Only last week, the G-8 met and agreed to continue with its ‘debt relief’ program –the heavily indebted poor countries initiative –HIPC – (pronounced “hip-ick”). By its own standards, HIPC has failed to reduce the debt of its beneficiaries, and has bound qualifying economies yet more firmly to the structural adjustment policies that got them in debt in the first place. In the obtuse words of the IMF last year– “Unless HIPCs improve their primary fiscal positions or grant financing is sustained at current, or possibly higher, levels, debt sustainability in HIPCs may prove elusive in the long term.” Of course they’re going to prove elusive – the multilateral agencies (IMF and World Bank) had no intention of funding HIPC adequately, and third world governments have learned well that their job is to yap for concessions.

Which brings me rather neatly to UNCTAD XI, the 11th convention of the United Nations Conference for Trade and Development, which is currently running in Brazil. Last year, Rubens Ricupero, the head of UNCTAD, spat out some of the fiercest challenges to neoliberalism that the UN has dared mouth since the Oil Crisis in the 1970s. In the intervening year, it seems as if someone has had a word in his shell-like. This year, Cde Ricupero will be telling us that, actually, it’s not that there’s anything wrong with globalization – it’s just that, well, we should introduce the kinds of qualified generalized system of preferences that would let the very poorest countries benefit from trade. So that’s all right then. No mention of systemic inequalities or exploitation. No need to fuss about reparations for past shitty policy. And nary a care about contemporary debt relief other than, I predict, a call to widen HIPC so that everyone can join in. Sigh.

TDAT has it right: even without the spectacular cataclysms, the day after tomorrow looks pretty inhospitable for most of us.

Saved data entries
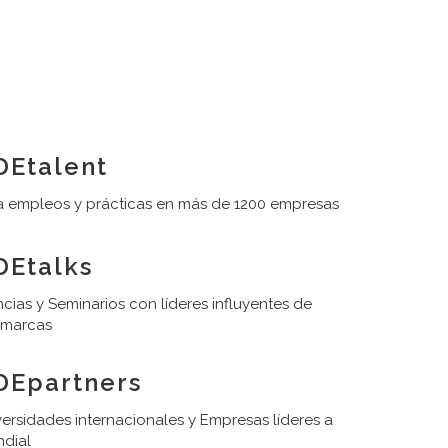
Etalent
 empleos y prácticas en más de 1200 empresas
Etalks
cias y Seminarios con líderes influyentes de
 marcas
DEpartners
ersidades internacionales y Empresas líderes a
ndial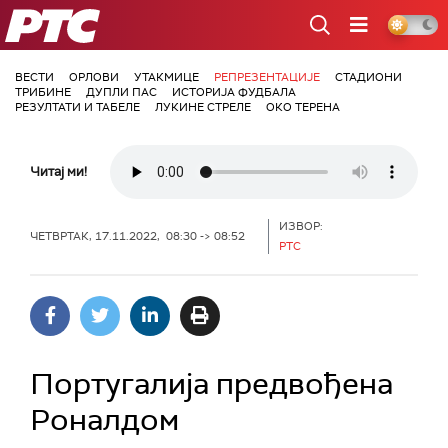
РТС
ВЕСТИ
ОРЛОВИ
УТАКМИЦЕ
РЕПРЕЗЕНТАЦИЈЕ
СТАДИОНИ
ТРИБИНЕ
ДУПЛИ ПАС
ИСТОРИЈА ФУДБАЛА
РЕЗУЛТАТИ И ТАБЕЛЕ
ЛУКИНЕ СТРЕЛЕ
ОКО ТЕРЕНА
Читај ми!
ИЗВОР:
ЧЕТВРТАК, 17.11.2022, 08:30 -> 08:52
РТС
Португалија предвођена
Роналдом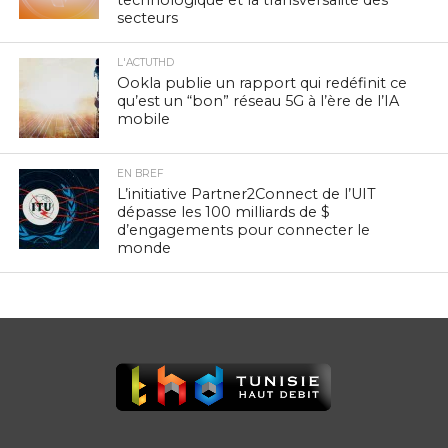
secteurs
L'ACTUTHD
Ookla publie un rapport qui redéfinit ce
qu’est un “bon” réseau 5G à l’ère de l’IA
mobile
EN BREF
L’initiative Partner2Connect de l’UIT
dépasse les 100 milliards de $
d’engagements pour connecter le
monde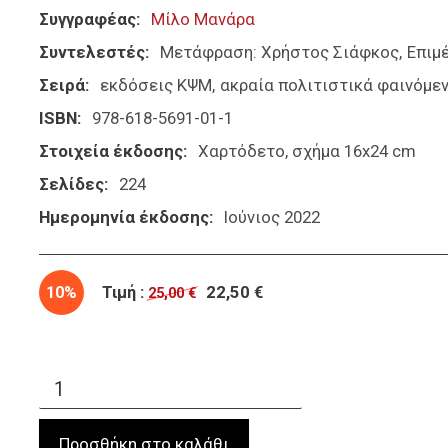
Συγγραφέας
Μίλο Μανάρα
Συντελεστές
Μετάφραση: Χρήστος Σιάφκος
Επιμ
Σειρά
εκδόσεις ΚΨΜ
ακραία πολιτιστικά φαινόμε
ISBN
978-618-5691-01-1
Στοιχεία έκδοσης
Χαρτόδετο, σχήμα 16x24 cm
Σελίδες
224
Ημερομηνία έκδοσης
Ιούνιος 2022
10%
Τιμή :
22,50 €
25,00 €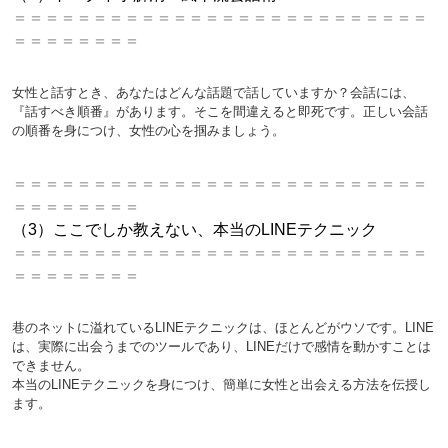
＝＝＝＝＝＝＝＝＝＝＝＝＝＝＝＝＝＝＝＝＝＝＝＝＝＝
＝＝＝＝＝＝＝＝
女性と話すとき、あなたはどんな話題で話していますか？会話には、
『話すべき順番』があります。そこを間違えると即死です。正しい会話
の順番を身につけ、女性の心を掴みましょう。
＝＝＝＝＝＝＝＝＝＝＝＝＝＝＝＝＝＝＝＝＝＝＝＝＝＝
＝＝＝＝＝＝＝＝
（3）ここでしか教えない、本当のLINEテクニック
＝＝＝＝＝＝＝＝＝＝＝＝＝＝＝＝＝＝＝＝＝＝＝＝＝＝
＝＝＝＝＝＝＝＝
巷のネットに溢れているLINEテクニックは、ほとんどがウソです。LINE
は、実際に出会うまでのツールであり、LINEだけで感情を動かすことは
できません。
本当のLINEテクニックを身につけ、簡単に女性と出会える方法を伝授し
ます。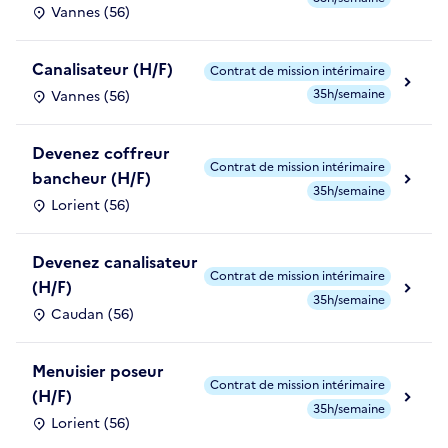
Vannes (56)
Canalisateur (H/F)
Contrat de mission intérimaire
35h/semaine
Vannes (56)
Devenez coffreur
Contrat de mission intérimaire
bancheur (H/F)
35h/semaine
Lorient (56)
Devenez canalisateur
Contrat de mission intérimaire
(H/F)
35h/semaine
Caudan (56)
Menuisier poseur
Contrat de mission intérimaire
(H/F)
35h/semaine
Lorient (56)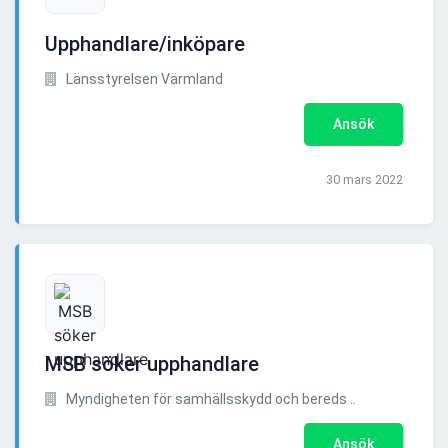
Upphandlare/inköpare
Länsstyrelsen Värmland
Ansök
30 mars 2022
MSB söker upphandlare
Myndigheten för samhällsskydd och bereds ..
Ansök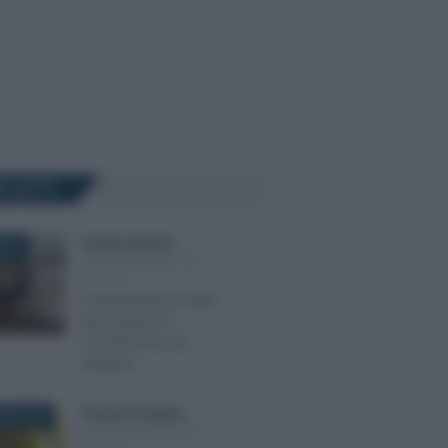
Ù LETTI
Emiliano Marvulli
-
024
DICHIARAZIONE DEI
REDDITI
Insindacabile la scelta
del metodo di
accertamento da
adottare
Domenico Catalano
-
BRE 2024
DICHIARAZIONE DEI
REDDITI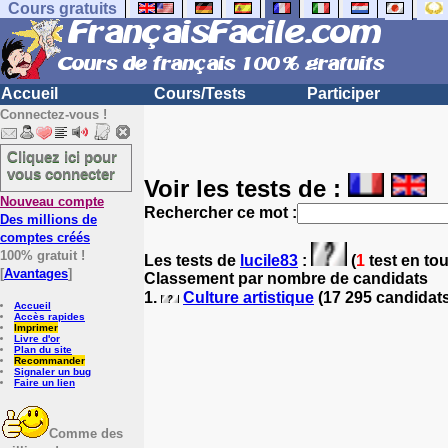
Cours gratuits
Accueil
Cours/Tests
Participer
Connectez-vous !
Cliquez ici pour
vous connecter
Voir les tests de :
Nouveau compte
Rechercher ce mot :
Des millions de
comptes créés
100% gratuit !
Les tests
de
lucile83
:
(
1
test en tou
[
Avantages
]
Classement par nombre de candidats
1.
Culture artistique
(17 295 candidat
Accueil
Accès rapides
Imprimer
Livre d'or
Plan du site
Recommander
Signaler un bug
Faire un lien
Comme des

■ Request ■
In the passage on debt relief and UNCTAD XI, in which country is the 11th UNCTAD convention said to be running?

■ Exercise output ■
Brazil